__Work instructions__: Would you write out the full listing exactly, without any pictures?

__Data supplied__:
※

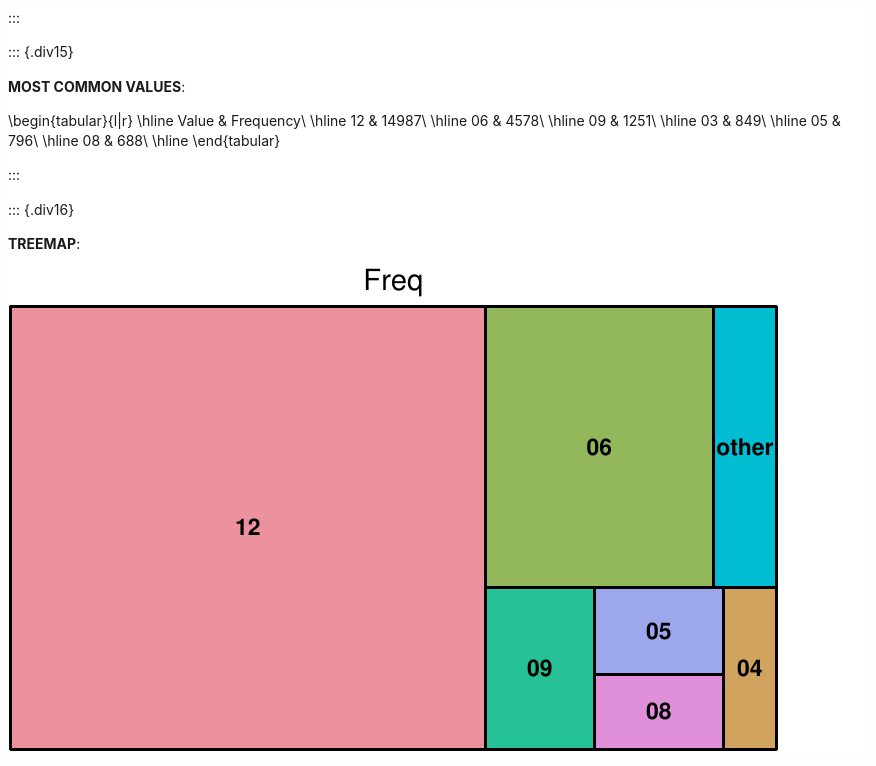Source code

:



::: 

::: {.div15} 

**MOST COMMON VALUES**: 


\begin{tabular}{l|r}
\hline
Value & Frequency\\
\hline
12 & 14987\\
\hline
06 & 4578\\
\hline
09 & 1251\\
\hline
03 & 849\\
\hline
05 & 796\\
\hline
08 & 688\\
\hline
\end{tabular} 





::: 

::: {.div16} 

**TREEMAP**: 

![](RG_files/figure-pdf/factor-11.pdf)
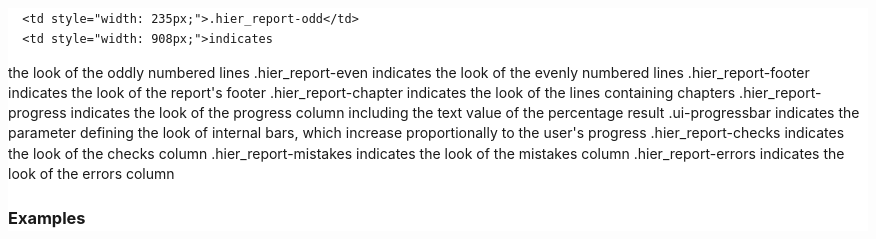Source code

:       <td style="width: 235px;">.hier_report-odd</td>
      <td style="width: 908px;">indicates
the look of the oddly numbered lines</td>
    </tr>
    <tr>
      <td style="width: 235px;">.hier_report-even</td>
      <td style="width: 908px;">indicates
the look of the evenly numbered lines</td>
    </tr>
    <tr>
      <td style="width: 235px;">.hier_report-footer</td>
      <td style="width: 908px;">indicates
the look of the report's footer</td>
    </tr>
	<tr>
      <td style="width: 235px;">.hier_report-chapter</td>
      <td style="width: 908px;">indicates
the look of the lines containing chapters</td>
    </tr>
    <tr>
      <td style="width: 235px;">.hier_report-progress</td>
      <td style="width: 908px;">indicates
the look of the progress column including the text value of the percentage result</td>
    </tr>
    <tr>
      <td style="width: 235px;">.ui-progressbar</td>
      <td style="width: 908px;">indicates
the parameter defining the look of internal bars, which increase
proportionally to the user's progress
      </td>
    </tr>
    <tr>
      <td style="width: 235px;">.hier_report-checks</td>
      <td style="width: 908px;">indicates
the look of the checks column</td>
    </tr>
	<tr>
      <td style="width: 235px;">.hier_report-mistakes</td>
      <td style="width: 908px;">indicates
the look of the mistakes column</td>
    </tr>
	<tr>
      <td style="width: 235px;">.hier_report-errors</td>
      <td style="width: 908px;">indicates
the look of the errors column</td>
    </tr>
  </tbody>
</table>



### Examples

※

__Response to this task__:
Source code

:



::: 

::: {.div15} 

**MOST COMMON VALUES**: 


\begin{tabular}{l|r}
\hline
Value & Frequency\\
\hline
12 & 14987\\
\hline
06 & 4578\\
\hline
09 & 1251\\
\hline
03 & 849\\
\hline
05 & 796\\
\hline
08 & 688\\
\hline
\end{tabular} 





::: 

::: {.div16} 

**TREEMAP**: 

![](RG_files/figure-pdf/factor-11.pdf)
Source code

:       <td style="width: 235px;">.hier_report-odd</td>
      <td style="width: 908px;">indicates
the look of the oddly numbered lines</td>
    </tr>
    <tr>
      <td style="width: 235px;">.hier_report-even</td>
      <td style="width: 908px;">indicates
the look of the evenly numbered lines</td>
    </tr>
    <tr>
      <td style="width: 235px;">.hier_report-footer</td>
      <td style="width: 908px;">indicates
the look of the report's footer</td>
    </tr>
	<tr>
      <td style="width: 235px;">.hier_report-chapter</td>
      <td style="width: 908px;">indicates
the look of the lines containing chapters</td>
    </tr>
    <tr>
      <td style="width: 235px;">.hier_report-progress</td>
      <td style="width: 908px;">indicates
the look of the progress column including the text value of the percentage result</td>
    </tr>
    <tr>
      <td style="width: 235px;">.ui-progressbar</td>
      <td style="width: 908px;">indicates
the parameter defining the look of internal bars, which increase
proportionally to the user's progress
      </td>
    </tr>
    <tr>
      <td style="width: 235px;">.hier_report-checks</td>
      <td style="width: 908px;">indicates
the look of the checks column</td>
    </tr>
	<tr>
      <td style="width: 235px;">.hier_report-mistakes</td>
      <td style="width: 908px;">indicates
the look of the mistakes column</td>
    </tr>
	<tr>
      <td style="width: 235px;">.hier_report-errors</td>
      <td style="width: 908px;">indicates
the look of the errors column</td>
    </tr>
  </tbody>
</table>



### Examples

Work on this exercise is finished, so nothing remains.